I’m fine with the backwards parameter, but unclear if I should reverse the BOS and FLD annotations in files too? This part:

def get_texts(df, n_lbls=1):
    labels = df.iloc[:,range(n_lbls)].values.astype(np.int64)
    texts = f'\n{BOS} {FLD} 1 ' + df[n_lbls].astype(str)
    for i in range(n_lbls+1, len(df.columns)): texts += f' {FLD} {i-n_lbls} ' + df[i].astype(str)
    texts = texts.apply(fixup).values.astype(str)

    tok = Tokenizer().proc_all_mp(partition_by_cores(texts))
    return tok, list(labels)

I also think I’m missing something - my classifier based on the backwards language model is about 8% worse in accuracy than my forward one. That seems wrong, but I can’t find the problem (and I’ve added the backwards=True parameter to the TextDataset parts.

Just to confirm, the backwards classifier should be roughly as strong as the forward one, right?

1 Like

So far, we basically kept the FLD annotations fixed so that the model still knows which field it is in and reverse only the text.
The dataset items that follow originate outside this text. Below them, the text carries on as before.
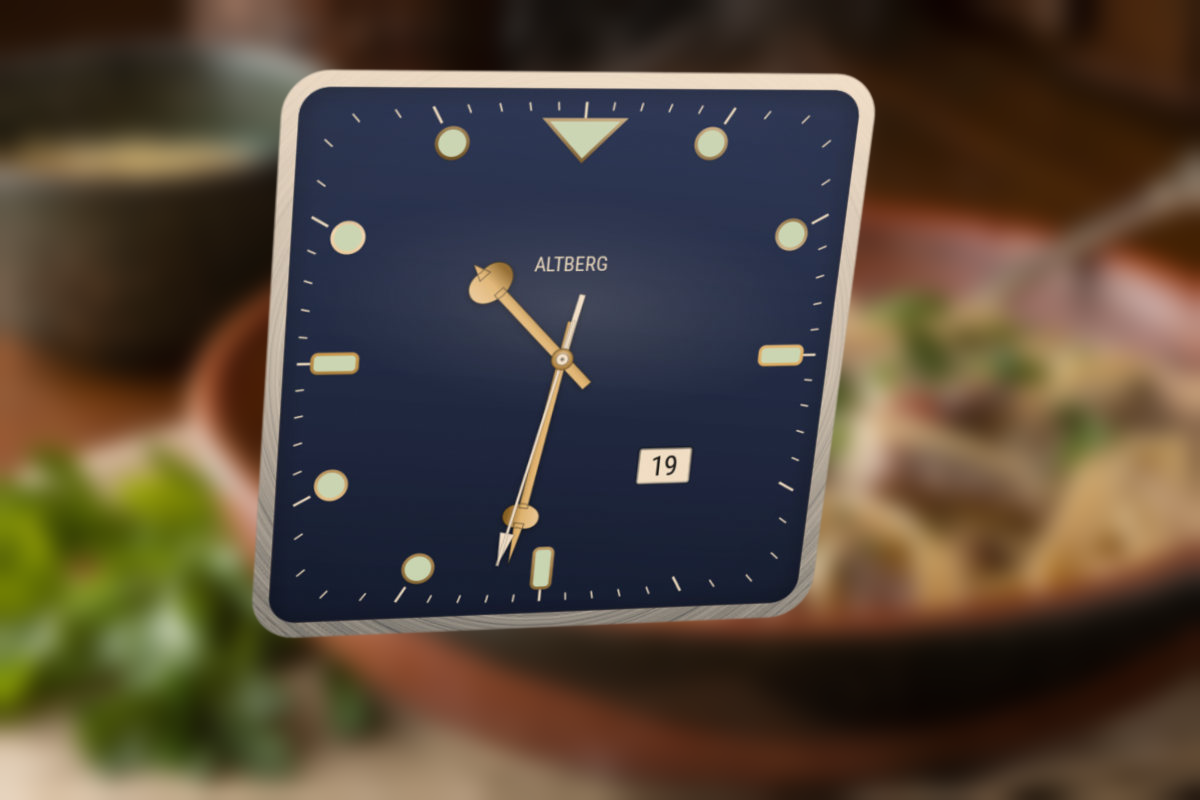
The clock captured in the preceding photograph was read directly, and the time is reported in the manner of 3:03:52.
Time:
10:31:32
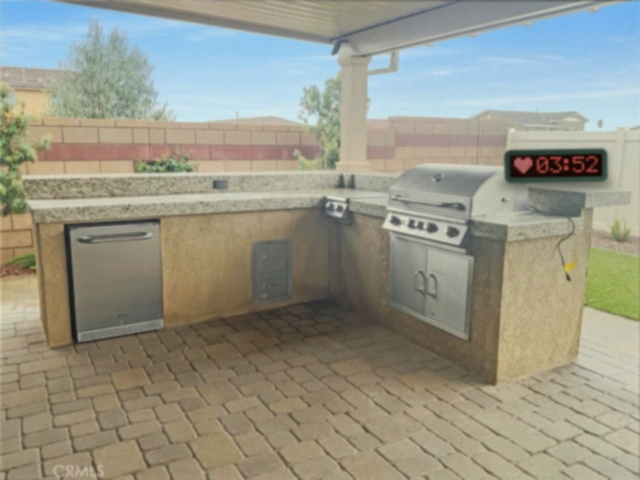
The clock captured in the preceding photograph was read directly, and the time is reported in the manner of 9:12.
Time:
3:52
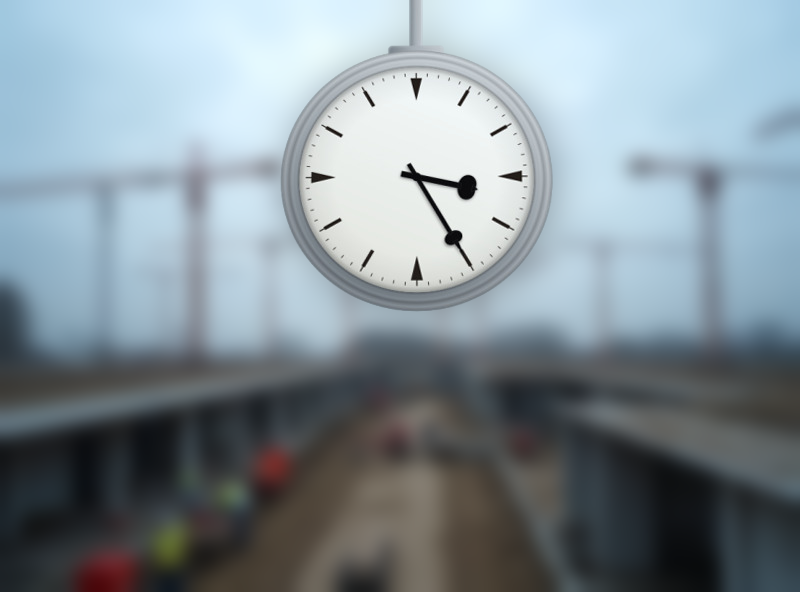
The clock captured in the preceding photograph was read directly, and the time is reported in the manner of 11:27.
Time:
3:25
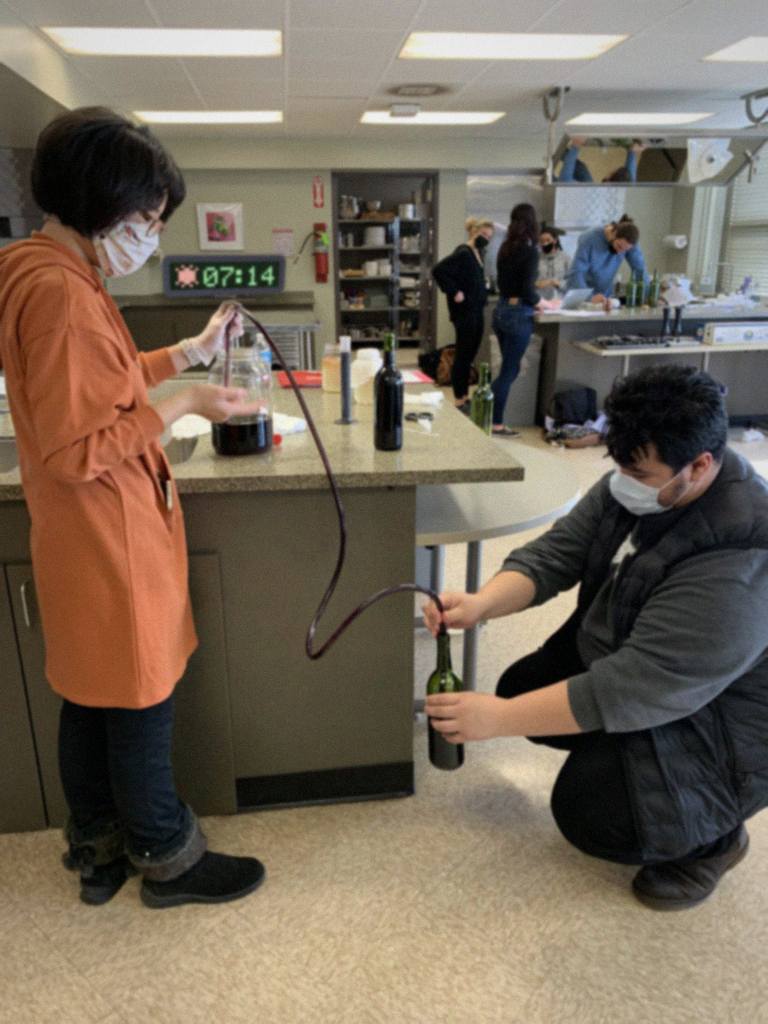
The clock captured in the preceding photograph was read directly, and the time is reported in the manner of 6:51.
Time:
7:14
For context, here’s the script we’ve been using to transform forward ids into backward ids.
Yep, the backwards and the forward model should have roughly similar performance.

import numpy as np
import fire
from create_toks import FLD
import pickle

def _partition_cols(a,idxs):
    for idx in idxs:
        yield a[i:i+idx]
    yield a[i:]

def partition_cols(a,idxs): return list(_partition_cols(a,idxs))
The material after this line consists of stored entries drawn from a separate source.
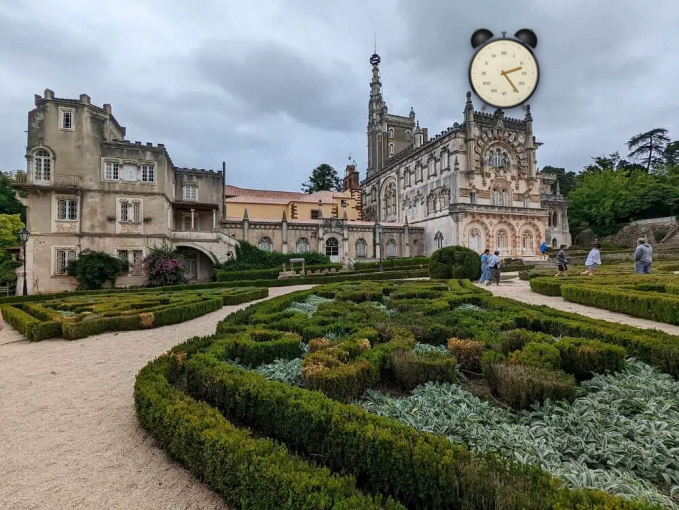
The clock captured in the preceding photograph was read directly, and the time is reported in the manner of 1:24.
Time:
2:24
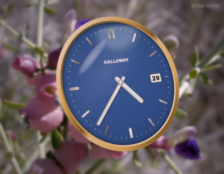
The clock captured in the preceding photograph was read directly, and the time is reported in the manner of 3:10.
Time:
4:37
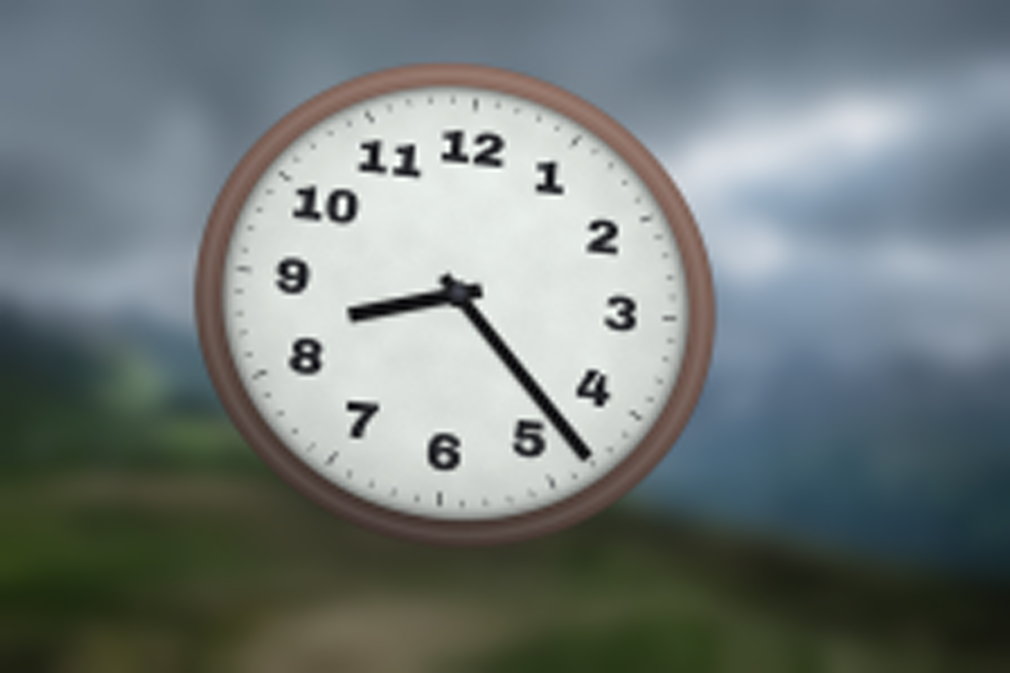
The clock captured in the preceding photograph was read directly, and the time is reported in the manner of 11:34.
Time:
8:23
def reverse_flds(t, fld_id):
    t = np.array(t)
    idxs = np.nonzero(t==fld_id)[0]
    parts = partition_cols(t,idxs)[1:]
    reversed = np.concatenate([np.concatenate([o[:2],o[:1:-1]]) for o in parts[::-1]])
    return reversed

def create_bw_data(prefix, joined=False):
    print(f'prefix {prefix}; joined {joined}')
    joined_id = 'lm_' if joined else ''

    fwd_trn_path = f'{PATH}tmp/trn_{joined_id}ids.npy'
    fwd_val_path = f'{PATH}tmp/val_{joined_id}ids.npy'

    bwd_trn_path = f'{PATH}tmp/trn_{joined_id}ids_bwd.npy'
    bwd_val_path = f'{PATH}tmp/val_{joined_id}ids_bwd.npy'

    fwd_trn = np.load(fwd_trn_path)
    fwd_val = np.load(fwd_val_path)
    itos = pickle.load(open(f'{PATH}tmp/itos.pkl', 'rb'))
    stoi = {s: i for i, s in enumerate(itos)}
    fld_id = stoi[FLD]

    bwd_trn = np.array([reverse_flds(o, fld_id) for o in fwd_trn])
    bwd_val = np.array([reverse_flds(o, fld_id) for o in fwd_val])
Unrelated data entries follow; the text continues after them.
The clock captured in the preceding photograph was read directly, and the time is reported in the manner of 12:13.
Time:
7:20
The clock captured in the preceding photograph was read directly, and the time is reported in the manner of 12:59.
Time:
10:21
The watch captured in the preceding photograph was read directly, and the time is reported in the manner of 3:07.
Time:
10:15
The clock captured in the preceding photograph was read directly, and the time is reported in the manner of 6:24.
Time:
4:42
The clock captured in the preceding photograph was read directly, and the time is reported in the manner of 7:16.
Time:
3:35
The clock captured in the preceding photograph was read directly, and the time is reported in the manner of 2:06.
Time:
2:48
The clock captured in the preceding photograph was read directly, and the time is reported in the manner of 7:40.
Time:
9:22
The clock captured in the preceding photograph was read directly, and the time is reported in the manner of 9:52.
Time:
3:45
    np.save(bwd_trn_path, bwd_trn)
    np.save(bwd_val_path, bwd_val)

if __name__ == '__main__': fire.Fire(create_bw_data)

Hi @sebastianruder
Thanks for your paper, I’m working on implementing ULMFit on our Chinese custom service corpus. I succeeded to train forwards model and now i am working on backwards models. When i try out your codes above, I found some problems. Is _partition_cols wrong, and I use the modified version as blew:

def _partition_cols(a,idxs):
  for idx in idxs:
      yield a[i:idx]
  yield a[i:]

It works well: 2 is fld_id and (5,6) are fld_seq_id

I have another question about “xbos”. Do we need to add “” and xbos at the head of each backwards rows as we did for forwards model?

1 Like

@jeremy could you give some idea about “xbos” in backwards models?

Yes you probably want xbos in the same spot for backwards. Try it! :slight_smile:

Thx, I am training the backwards LM model and get the similar result as forward model in the first epoch.
epoch || trn_loss || val_loss || accuracy
0 || 3.919522 || 3.161851 || 0.43043
epoch || trn_loss || val_loss || accuracy
0 || 3.934117 || 3.171467 || 0.428741

The issue with these tokens is really how they impact the classification model, so you should test that too.

Got it, I will try it out after i get the backward LM model.